China to give Philippines $14mn in guns, offers $500mn long-term loan
The free deal the Philippines could receive concerns small arms and fast boats, according to Manila’s defense minister, Delfin Lorenzana, as cited by Reuters. The money is intended to help President Rodrigo Duterte fight crime and terrorism, Lorenzana said.
“China has given us a list of military equipment and we will go through it to find out what we really need,” said Lorenzana, following a meeting between the Philippines president and Chinese ambassador Zhao Jianhua, where the offer of the $500 million soft loan – made on favorable terms to the borrower – was also made.
Lorenzana spoke at a Manila army hospital, where he was gave out gifts to wounded soldiers.
The news follows Duterte’s announcement earlier this month that he would accept a firearms deal with Beijing. The Philippines leader promised to send his defense secretary to China to accept the weapons, which are to be paid for within 25 years, Duterte said in a speech to the country’s troops.
Lorenzana said there is a possibility the $14 million deal would include “small arms, fast boats and night vision goggles.” He added that the deal will be finalized by the end of the year, and the weapons should reach the Philippines by the second quarter of 2017.
“The Chinese ambassador last night told the president, ‘I know your problem in drugs, so we would like to help you,’” the defense minister confirmed.
Before Duterte came to power in June, relations between China and the Philippines had been tense, marred by a territorial dispute over islands in the South China Sea.

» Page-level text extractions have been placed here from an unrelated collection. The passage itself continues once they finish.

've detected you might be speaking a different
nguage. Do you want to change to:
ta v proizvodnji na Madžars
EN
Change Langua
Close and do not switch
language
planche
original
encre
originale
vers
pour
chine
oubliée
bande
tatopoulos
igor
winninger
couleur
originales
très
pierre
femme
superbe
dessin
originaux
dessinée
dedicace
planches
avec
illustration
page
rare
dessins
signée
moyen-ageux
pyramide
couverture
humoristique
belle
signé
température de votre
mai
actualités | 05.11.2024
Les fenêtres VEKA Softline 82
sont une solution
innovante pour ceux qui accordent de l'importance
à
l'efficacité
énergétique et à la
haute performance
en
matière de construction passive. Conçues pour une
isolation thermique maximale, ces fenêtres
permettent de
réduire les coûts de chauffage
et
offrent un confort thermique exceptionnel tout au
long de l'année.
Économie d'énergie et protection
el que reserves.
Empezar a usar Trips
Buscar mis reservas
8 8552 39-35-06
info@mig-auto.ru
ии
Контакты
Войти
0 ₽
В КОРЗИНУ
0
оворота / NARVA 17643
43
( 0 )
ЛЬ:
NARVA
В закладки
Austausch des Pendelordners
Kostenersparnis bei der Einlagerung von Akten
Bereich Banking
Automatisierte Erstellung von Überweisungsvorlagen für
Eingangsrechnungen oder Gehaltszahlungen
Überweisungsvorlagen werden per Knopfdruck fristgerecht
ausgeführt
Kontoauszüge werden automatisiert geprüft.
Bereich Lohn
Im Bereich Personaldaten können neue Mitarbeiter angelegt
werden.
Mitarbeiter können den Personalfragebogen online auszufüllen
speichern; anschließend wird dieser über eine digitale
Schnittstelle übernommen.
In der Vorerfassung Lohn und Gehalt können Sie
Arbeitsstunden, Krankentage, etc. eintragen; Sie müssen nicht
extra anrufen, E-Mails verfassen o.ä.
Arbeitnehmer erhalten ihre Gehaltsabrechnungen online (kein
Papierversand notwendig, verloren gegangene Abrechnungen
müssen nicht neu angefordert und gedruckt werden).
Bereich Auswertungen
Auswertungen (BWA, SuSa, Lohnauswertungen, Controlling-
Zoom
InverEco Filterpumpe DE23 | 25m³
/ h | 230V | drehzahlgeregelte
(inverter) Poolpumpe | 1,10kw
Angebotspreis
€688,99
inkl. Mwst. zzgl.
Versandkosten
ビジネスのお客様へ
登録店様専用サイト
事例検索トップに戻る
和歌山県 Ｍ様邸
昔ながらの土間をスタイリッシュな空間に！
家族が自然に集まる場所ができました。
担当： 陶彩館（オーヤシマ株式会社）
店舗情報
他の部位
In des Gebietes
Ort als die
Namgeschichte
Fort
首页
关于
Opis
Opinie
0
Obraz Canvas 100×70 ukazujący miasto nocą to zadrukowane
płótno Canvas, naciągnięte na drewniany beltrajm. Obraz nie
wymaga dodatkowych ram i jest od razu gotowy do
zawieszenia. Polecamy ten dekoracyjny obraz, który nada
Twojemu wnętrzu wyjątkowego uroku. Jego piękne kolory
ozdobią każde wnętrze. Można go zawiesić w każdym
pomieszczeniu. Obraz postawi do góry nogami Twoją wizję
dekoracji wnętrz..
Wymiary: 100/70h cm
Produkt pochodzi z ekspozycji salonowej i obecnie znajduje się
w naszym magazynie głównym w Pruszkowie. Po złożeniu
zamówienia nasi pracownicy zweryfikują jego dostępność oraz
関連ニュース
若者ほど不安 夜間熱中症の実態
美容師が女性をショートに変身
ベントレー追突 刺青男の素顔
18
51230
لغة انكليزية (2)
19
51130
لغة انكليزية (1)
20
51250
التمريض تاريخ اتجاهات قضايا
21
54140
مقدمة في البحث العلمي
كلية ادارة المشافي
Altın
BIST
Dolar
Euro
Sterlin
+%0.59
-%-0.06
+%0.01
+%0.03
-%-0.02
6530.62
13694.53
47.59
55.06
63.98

But ever since Duterte’s crackdown on drug kingpins – followed by allegations of human rights abuses from the Obama administration – the island nation has changed course. Following a series of media spats and public profanity targeting the outgoing US leader, the Philippines leader has followed up on his promise to turn away from the US and toward China.
In November, Duterte canceled the purchase of over 26,000 US rifles for the national police force after reports Washington would be halting the sale over concerns of human rights violations.
Last week, the Philippines leader warned the US that he will scrap a pact that allows US military forces to train in the Philippines if Washington doesn’t renew a large-scale aid package.